Tuttavia è necessario a questo punto ricordare che Machado da più di un anno è costretta a vivere in una condizione di clandestinità nel suo stesso paese per il timore di essere arrestata in seguito alle accuse di aver tradito la patria da parte del regime, a cui non è bastato impedirle di partecipare alle elezioni presidenziali del 2024, dichiarandola ineleggibile nonostante la vittoria schiacciante che avrebbe raggiunto. È per questo che ha fondato nel 2002 Súmate, un’organizzazione dedicata allo sviluppo democratico, in quanto, come ha detto lei: “È stata una scelta di schede elettorali contro i proiettili”. 

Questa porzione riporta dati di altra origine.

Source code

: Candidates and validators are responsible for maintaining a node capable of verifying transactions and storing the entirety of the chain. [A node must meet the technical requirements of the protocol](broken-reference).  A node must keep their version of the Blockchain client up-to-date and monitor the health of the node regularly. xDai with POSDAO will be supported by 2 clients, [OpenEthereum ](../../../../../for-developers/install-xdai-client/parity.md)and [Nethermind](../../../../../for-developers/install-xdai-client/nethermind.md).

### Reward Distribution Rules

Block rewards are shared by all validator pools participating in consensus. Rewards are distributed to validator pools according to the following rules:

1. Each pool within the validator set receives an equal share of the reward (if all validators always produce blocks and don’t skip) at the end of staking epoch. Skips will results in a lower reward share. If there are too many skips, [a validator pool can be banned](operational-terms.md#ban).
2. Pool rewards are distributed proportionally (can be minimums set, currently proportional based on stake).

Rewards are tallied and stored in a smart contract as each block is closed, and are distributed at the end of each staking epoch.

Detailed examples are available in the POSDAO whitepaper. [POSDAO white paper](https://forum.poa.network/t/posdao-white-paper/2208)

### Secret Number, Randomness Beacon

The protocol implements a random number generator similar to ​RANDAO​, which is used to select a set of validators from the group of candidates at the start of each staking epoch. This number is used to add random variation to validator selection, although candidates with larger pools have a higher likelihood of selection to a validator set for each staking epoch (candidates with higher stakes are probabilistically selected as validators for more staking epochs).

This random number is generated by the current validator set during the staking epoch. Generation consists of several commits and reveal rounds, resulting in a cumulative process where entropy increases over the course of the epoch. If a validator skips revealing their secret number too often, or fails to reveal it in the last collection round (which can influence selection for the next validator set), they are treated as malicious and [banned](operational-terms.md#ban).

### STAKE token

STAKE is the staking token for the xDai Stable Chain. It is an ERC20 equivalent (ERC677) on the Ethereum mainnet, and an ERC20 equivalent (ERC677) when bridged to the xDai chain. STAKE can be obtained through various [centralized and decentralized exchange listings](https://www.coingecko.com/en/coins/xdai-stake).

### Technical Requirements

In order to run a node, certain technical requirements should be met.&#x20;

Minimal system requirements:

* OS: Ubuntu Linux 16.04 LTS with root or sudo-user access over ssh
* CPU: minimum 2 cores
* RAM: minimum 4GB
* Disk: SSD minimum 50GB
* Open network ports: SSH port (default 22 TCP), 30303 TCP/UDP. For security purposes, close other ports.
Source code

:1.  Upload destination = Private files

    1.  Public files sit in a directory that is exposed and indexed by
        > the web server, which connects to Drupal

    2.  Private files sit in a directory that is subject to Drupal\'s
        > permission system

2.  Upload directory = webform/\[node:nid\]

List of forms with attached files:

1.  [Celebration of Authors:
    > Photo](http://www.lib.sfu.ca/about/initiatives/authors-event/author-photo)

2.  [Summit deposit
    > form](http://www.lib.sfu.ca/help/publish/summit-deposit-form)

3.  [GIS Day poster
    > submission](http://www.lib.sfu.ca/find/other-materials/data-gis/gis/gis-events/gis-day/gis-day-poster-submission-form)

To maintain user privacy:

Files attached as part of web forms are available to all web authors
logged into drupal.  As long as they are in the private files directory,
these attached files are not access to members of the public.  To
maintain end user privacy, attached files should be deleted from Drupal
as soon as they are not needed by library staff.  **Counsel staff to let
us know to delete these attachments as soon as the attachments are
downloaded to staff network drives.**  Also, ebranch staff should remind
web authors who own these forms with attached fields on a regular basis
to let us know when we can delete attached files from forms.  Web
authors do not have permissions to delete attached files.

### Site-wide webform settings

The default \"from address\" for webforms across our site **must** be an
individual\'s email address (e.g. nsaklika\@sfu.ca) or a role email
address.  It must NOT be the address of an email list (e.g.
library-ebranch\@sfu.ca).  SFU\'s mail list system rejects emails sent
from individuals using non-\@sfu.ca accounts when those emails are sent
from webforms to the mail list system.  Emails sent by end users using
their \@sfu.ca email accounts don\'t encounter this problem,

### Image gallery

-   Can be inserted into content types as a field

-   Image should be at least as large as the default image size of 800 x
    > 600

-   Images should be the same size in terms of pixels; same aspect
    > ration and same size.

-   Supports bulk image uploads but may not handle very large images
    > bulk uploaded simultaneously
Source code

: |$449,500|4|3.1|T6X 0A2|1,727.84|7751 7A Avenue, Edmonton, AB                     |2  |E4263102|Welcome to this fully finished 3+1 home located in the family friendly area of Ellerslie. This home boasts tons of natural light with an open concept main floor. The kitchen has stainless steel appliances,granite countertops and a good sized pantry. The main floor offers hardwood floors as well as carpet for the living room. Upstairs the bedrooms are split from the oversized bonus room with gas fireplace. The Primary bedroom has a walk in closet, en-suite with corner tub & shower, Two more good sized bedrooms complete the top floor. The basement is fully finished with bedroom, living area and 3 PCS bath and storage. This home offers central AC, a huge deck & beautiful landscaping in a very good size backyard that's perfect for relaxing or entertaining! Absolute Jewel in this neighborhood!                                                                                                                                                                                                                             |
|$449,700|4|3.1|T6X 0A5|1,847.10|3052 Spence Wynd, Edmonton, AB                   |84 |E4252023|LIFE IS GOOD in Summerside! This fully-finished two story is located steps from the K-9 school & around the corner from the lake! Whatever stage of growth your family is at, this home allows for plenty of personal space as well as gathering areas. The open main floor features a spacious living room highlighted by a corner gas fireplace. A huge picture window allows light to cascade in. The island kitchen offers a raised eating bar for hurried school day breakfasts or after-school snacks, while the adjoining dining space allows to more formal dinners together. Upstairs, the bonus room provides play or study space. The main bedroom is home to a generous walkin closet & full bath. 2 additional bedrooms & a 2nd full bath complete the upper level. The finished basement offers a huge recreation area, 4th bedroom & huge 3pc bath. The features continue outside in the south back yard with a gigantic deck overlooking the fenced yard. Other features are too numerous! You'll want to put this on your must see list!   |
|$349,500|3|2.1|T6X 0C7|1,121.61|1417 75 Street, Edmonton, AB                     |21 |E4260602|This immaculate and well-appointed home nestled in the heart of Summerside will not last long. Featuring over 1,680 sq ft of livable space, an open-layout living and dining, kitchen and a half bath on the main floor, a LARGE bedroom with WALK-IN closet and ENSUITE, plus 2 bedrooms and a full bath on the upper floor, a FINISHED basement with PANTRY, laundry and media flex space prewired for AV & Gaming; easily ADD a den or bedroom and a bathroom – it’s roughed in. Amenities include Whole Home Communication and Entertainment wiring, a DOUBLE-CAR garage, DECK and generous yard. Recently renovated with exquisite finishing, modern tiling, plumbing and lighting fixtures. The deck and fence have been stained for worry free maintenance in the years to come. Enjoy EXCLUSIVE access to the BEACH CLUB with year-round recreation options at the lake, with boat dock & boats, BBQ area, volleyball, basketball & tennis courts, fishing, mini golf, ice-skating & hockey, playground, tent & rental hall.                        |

Quando in uno stato vengono calpestati valori come il rispetto dello stato di diritto, la libertà di parola e di espressione e la possibilità di gareggiare in elezioni libere e giuste, vengono a mancare i pilastri essenziali della democrazia. Forse, la scelta di appoggiare in modo così evidente le politiche degli Stati Uniti sono viste dalla Machado e da tutti i suoi sostenitori come l’unica possibilità di liberare il loro paese da più di 20 anni di soprusi per riacquistare la propria liberdad, una parola che echeggia nelle strade di Caracas da decenni. E la Machado è stata l’unica a fornire a milioni di venezuelani la speranza di riprendere il futuro della propria nazione nelle proprie mani, lottando coraggiosamente ed instancabilmente. E non a caso, i suoi simpatizzanti le hanno attribuito un altro soprannome oltre a dama de hierro, a mio parere ancora più potente ed evocativo: “la libertadora”.